[Stored data]
+---+

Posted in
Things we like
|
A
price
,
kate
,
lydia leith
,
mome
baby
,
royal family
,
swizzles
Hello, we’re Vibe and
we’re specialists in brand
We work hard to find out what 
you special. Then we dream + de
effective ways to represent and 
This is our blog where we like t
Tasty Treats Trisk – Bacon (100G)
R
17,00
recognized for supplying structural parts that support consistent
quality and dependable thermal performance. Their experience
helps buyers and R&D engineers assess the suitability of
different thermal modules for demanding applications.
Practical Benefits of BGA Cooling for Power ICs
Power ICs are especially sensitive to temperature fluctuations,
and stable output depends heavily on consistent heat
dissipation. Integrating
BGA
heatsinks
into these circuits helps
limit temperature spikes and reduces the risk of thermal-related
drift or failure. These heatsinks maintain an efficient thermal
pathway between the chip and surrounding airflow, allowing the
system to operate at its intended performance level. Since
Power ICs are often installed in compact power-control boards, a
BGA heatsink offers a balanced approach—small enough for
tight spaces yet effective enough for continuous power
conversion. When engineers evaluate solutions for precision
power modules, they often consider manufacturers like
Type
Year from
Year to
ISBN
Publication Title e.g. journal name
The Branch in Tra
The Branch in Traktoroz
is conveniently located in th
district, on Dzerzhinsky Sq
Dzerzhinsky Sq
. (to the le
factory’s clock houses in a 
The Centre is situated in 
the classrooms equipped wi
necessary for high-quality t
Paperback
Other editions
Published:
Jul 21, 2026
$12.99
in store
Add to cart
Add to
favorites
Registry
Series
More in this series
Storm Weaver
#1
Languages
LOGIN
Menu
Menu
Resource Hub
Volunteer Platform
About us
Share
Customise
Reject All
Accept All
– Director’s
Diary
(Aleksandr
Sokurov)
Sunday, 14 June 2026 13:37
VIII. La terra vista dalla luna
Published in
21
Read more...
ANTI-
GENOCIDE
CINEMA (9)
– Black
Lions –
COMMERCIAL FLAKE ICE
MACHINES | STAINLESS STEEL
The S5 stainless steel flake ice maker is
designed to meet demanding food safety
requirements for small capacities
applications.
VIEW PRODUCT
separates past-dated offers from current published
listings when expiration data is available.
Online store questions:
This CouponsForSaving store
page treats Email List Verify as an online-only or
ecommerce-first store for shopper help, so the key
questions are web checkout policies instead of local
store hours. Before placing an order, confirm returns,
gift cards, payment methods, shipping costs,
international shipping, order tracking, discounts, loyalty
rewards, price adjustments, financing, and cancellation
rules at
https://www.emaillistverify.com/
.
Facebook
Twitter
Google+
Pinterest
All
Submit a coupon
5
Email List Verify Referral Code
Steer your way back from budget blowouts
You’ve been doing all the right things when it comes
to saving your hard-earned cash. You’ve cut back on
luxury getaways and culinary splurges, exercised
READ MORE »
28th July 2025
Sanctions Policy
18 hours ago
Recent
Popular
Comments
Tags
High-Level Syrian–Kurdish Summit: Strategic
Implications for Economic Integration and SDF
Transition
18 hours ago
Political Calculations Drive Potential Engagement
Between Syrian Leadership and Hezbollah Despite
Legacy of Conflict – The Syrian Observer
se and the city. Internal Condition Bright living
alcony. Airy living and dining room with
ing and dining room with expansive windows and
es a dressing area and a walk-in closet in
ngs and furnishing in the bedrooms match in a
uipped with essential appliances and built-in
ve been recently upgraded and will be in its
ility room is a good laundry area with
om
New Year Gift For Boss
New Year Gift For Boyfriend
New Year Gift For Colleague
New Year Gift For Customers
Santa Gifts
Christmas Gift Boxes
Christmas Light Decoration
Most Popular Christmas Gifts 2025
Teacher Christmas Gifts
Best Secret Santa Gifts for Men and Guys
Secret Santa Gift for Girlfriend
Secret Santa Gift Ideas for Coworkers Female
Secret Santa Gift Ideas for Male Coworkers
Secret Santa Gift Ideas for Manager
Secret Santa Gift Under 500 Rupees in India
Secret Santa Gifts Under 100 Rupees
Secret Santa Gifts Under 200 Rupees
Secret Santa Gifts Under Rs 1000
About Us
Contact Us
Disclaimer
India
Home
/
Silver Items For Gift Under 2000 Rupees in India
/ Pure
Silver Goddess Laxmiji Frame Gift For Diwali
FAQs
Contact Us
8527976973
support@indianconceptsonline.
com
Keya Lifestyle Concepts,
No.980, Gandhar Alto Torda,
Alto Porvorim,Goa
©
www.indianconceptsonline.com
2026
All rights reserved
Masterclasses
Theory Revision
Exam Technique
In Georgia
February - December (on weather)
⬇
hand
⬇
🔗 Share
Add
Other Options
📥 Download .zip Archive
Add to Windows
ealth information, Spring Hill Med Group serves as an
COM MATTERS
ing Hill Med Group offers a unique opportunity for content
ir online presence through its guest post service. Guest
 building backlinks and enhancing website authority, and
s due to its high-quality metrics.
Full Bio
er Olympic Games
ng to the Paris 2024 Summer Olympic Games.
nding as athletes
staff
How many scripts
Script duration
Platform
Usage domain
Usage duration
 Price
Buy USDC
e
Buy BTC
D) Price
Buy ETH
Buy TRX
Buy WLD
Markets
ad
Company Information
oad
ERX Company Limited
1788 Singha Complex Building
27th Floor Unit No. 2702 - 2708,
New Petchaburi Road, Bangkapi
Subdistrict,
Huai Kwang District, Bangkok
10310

+---+

> **Assignment**: Please copy out each line of the data in which the word "Silver" occurs.

> **Output of the task**:
Silver Items For Gift Under 2000 Rupees in India
Silver Goddess Laxmiji Frame Gift For Diwali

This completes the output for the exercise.